**What the task asks**. Rewrite the records below with each "phylum" changed to "division" and everything else kept the same, and leave the pictures out.
-- start of Material --
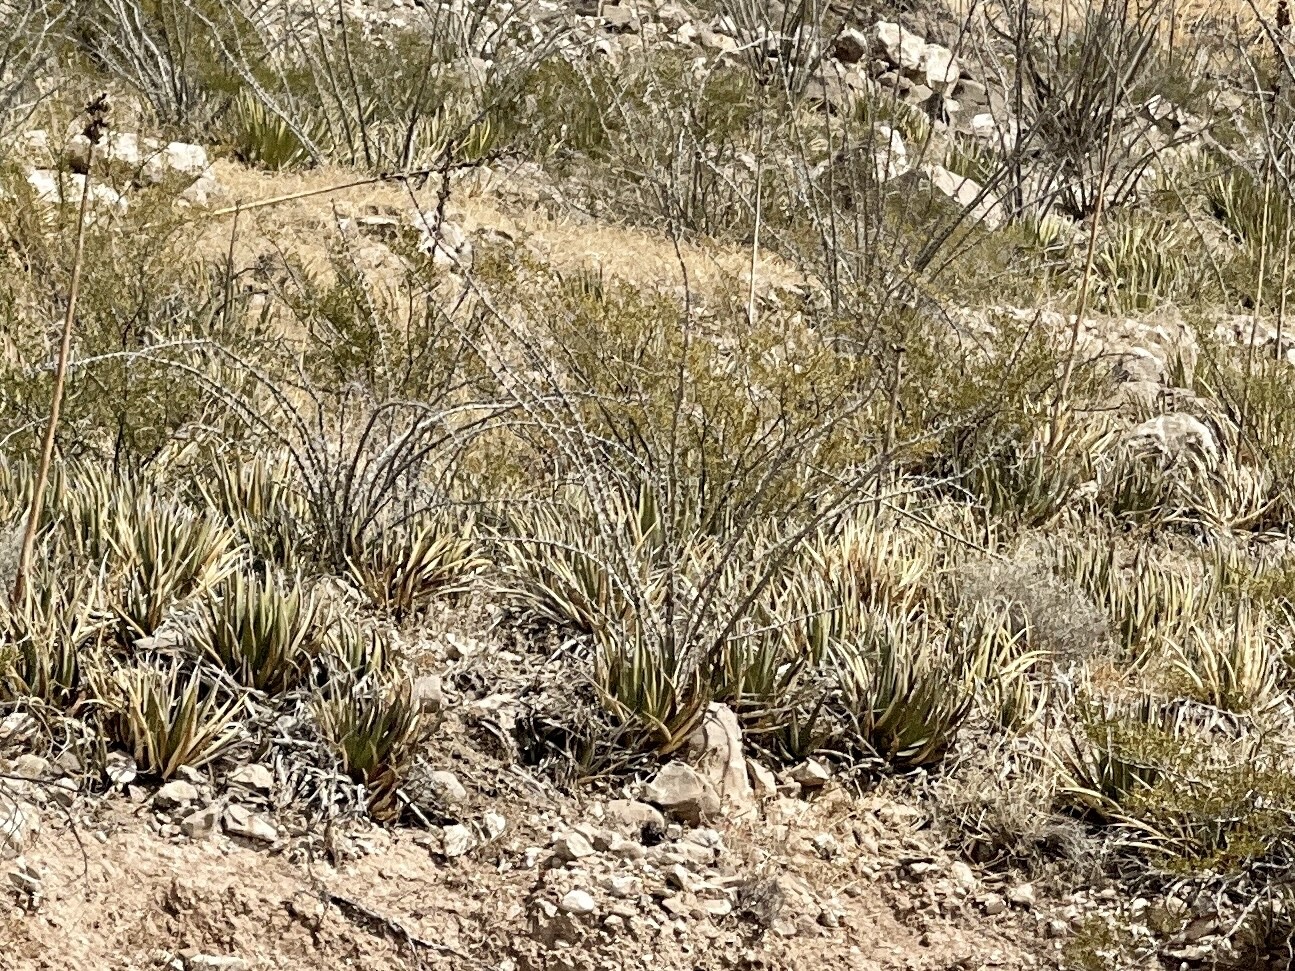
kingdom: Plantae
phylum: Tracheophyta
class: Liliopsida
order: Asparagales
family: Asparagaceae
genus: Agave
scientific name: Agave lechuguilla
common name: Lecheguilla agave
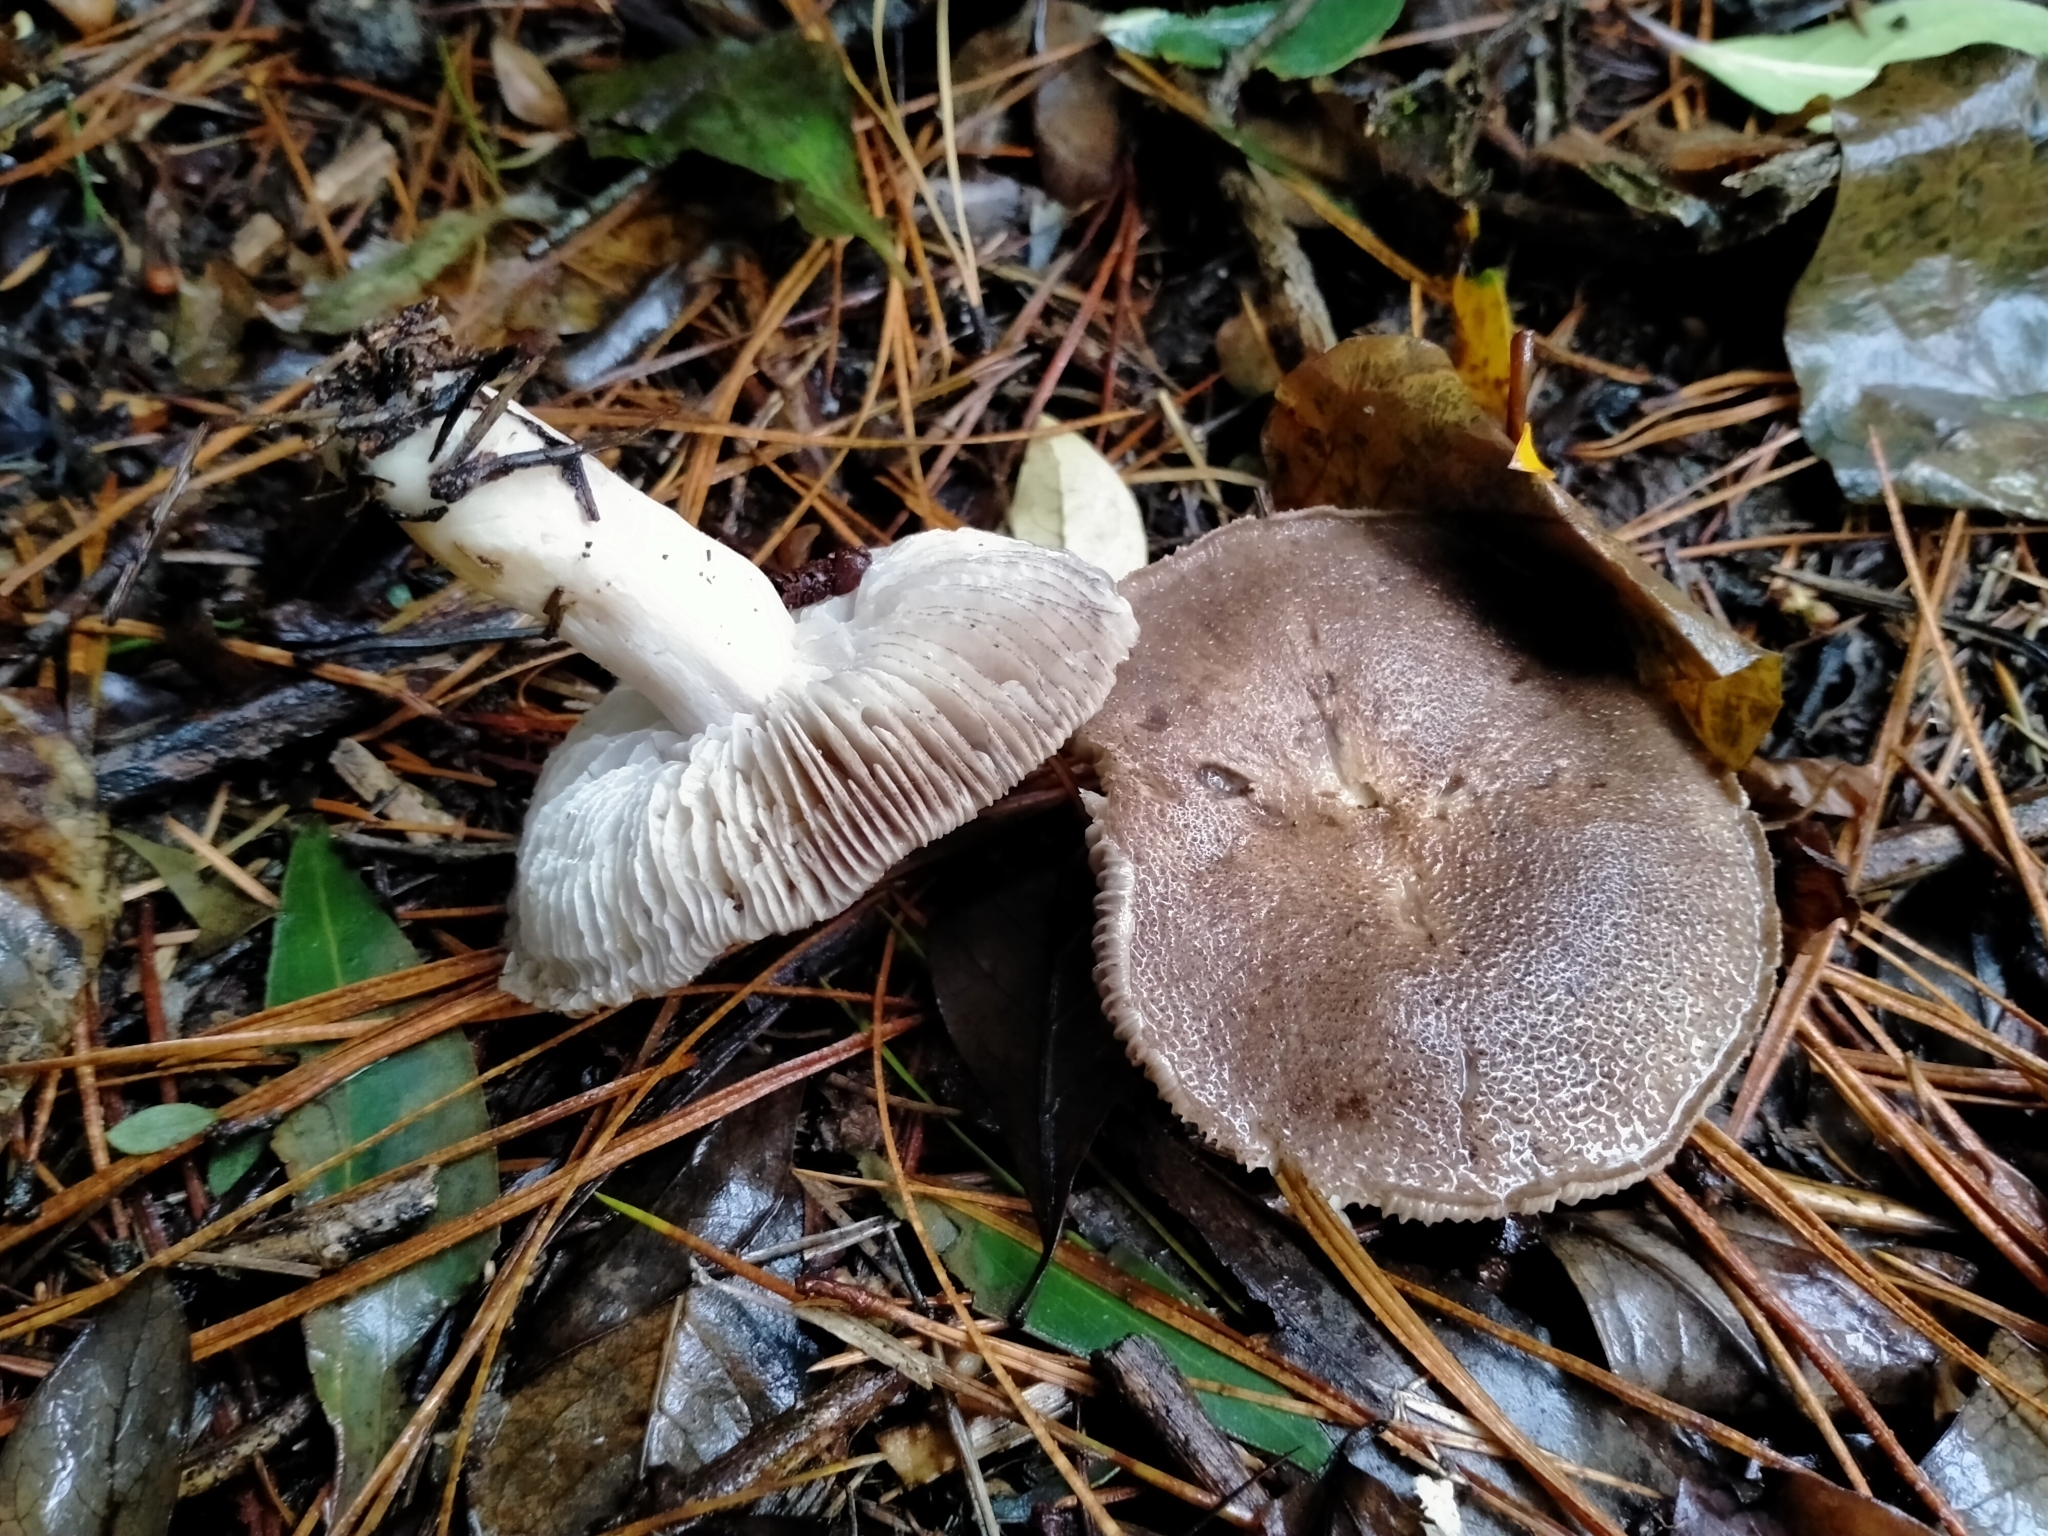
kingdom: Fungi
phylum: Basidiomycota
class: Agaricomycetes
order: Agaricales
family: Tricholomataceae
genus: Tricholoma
-- end of Material --
**Worked answer**.
kingdom: Plantae
division: Tracheophyta
class: Liliopsida
order: Asparagales
family: Asparagaceae
genus: Agave
scientific name: Agave lechuguilla
common name: Lecheguilla agave
kingdom: Fungi
division: Basidiomycota
class: Agaricomycetes
order: Agaricales
family: Tricholomataceae
genus: Tricholoma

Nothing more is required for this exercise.